### AÇÃO SOLICITADA 1
Segundo o texto sobre as eleições no DF, que cargo Cristovam Buarque exerceu no governo Lula?
### AÇÃO SOLICITADA 2
Liste os nomes de todos os eleitores apresentados na seção "O eleitor fala" do texto sobre as eleições no DF.
### AÇÃO SOLICITADA 3
Transcreva do texto sobre as eleições no DF o trecho que começa em "Nas eleições seguintes, em" e termina em "permaneça até dezembro.".

### TEXTO DO DOCUMENTO
········

Nas eleições seguintes, em 2002, foram eleitos Paulo Octávio (PFL) e Cristovam Buarque (PT). O petista chegou a exercer o cargo de ministro da Educação no governo Lula. Tempos depois, deixou o partido e ingressou no PDT. Apesar de não ter ficado todo o tempo no cargo, Cristovam pode ser o terceiro a cumprir o mandato até o fim, caso permaneça até dezembro.
*Colaborou Lucas Tolentino
O eleitor fala
Como você se sente diante das mudanças políticas do DF e o que espera destas eleições?
Pedro Campos, 18 anos, universitário de publicidade, morador do Guará II
;É primeira vez que vou para as urnas, mas me lembro que sempre foi do mesmo jeito. Eles prometem, mas não cumprem. As denúncias que surgiram recentemente confirmam a falta de compromisso dos políticos. A corrupção vai sendo combatida pela Justiça aos poucos. A população também pode ajudar nessa limpeza, elegendo as pessoas certas. Vou fazer a minha parte e escolher as pessoas em quem confio. Tenho certeza de que alguns candidatos podem fazer as coisas melhorarem.;
Evangelos Christakou, 56 anos, arquiteto, morador do Lago Sul
;O meu receio era que se elegesse alguém da turma que comandava o DF na época do surgimento dos escândalos. Essa fase passou. Agora, tenho esperança de que ganhem candidatos comprometidos com um governo de qualidade. Confio que teremos resultados positivos e um mandato de renovações e mudanças para Brasília. Alguns pontos importantes, como a questão de invasões de área pública, foram deixados de lado e refletem o descaso que a cidade tem sofrido.;
Vinícius de Araújo, 29 anos, médico, morador do Lago Norte
;As eleições não me trazem qualquer tipo de esperança. Alguns candidatos que desfrutam da preferência da população podem trazer de volta todo aquele esquema de corrupção que chocou Brasília e o país. É preciso que seja feita uma reforma em todos os órgãos públicos e uma sindicância geral para barrar as fraudes que possam existir. Vou usar o meu voto para escolher os candidatos que prometem trabalhar nessa linha e pagar para ver os resultados.;
Maria Lopes, 48 anos, empregada doméstica, moradora do P Sul (Ceilândia)

········

(Entradas do conjunto de dados)
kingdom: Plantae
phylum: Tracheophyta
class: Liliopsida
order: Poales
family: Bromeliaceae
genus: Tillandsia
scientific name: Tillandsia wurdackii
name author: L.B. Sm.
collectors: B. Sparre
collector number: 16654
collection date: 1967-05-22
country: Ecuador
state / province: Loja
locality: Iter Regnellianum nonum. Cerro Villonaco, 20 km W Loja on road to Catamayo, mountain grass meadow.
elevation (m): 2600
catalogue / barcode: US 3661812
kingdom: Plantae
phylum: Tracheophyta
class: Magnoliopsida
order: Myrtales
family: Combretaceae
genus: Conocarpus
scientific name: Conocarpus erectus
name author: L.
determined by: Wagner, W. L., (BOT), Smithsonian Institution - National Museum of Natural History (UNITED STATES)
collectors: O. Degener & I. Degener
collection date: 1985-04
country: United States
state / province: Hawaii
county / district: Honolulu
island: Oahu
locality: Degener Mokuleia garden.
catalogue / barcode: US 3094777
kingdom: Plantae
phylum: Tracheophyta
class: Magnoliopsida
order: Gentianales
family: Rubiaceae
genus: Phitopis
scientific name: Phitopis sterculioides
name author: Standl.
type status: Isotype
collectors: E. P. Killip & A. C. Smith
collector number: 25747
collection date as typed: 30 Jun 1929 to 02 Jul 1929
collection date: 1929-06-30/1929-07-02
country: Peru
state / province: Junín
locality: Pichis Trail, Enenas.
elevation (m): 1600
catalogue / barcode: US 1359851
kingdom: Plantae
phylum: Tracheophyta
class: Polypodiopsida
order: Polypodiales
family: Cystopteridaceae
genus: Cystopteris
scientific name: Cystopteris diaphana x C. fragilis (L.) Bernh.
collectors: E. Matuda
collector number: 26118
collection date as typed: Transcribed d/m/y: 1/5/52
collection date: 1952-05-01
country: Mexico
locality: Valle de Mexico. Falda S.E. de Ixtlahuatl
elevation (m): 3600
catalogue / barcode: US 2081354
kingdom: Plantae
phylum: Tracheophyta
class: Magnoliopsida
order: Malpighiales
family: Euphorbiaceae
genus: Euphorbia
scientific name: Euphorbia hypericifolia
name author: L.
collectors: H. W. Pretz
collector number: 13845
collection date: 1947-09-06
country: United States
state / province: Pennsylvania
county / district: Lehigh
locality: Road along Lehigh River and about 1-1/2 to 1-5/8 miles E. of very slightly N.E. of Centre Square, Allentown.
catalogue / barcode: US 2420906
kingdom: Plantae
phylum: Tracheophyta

········

### ESPAÇO DE RESPOSTA 1
O cargo de ministro da Educação.

### ESPAÇO DE RESPOSTA 2
Pedro Campos; Evangelos Christakou; Vinícius de Araújo; Maria Lopes.

### ESPAÇO DE RESPOSTA 3
Nas eleições seguintes, em 2002, foram eleitos Paulo Octávio (PFL) e Cristovam Buarque (PT). O petista chegou a exercer o cargo de ministro da Educação no governo Lula. Tempos depois, deixou o partido e ingressou no PDT. Apesar de não ter ficado todo o tempo no cargo, Cristovam pode ser o terceiro a cumprir o mandato até o fim, caso permaneça até dezembro.